Problem details
Go through the listing below and write out exactly the lines from the one that mentions "PSČ a miesto" through the one that mentions "um problema relevante.", minus the pictures.
◆ ◆ ◆ ◆
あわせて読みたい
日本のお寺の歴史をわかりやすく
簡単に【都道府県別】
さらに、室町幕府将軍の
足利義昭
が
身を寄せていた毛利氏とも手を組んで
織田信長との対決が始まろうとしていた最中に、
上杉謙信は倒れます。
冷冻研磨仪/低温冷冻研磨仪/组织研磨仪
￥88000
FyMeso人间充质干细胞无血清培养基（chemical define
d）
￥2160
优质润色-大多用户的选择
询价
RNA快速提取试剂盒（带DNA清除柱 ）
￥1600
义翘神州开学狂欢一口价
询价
◆ ◆ ◆ ◆
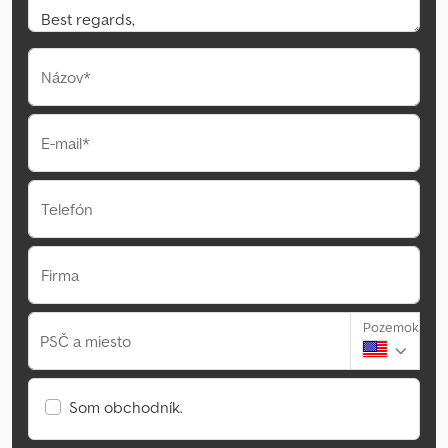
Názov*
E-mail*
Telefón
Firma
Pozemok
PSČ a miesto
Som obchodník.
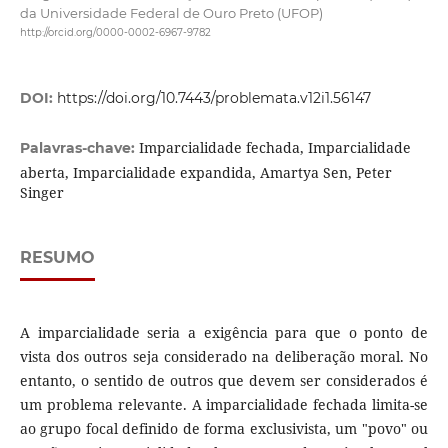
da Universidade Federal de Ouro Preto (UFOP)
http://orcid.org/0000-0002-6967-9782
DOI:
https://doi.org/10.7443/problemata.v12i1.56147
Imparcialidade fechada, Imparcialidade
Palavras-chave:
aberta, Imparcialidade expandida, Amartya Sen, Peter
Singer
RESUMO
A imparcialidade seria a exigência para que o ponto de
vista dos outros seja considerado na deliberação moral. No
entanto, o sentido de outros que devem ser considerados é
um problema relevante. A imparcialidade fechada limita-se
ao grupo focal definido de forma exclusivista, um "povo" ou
◆ ◆ ◆ ◆
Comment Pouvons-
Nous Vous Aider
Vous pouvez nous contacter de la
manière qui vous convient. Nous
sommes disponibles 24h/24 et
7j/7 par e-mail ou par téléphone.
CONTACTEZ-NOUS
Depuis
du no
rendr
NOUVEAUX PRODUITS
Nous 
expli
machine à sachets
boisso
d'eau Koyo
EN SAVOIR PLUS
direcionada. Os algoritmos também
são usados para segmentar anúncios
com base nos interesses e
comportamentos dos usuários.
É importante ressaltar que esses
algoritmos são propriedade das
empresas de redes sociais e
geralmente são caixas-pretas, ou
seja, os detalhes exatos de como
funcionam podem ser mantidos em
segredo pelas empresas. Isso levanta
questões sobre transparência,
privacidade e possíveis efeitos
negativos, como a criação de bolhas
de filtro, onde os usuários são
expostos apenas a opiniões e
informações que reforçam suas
◆ ◆ ◆ ◆
Your response
PSČ a miesto
Som obchodník.
da Universidade Federal de Ouro Preto (UFOP)
http://orcid.org/0000-0002-6967-9782
DOI:
https://doi.org/10.7443/problemata.v12i1.56147
Imparcialidade fechada, Imparcialidade
Palavras-chave:
aberta, Imparcialidade expandida, Amartya Sen, Peter
Singer
RESUMO
A imparcialidade seria a exigência para que o ponto de
vista dos outros seja considerado na deliberação moral. No
entanto, o sentido de outros que devem ser considerados é
um problema relevante. A imparcialidade fechada limita-se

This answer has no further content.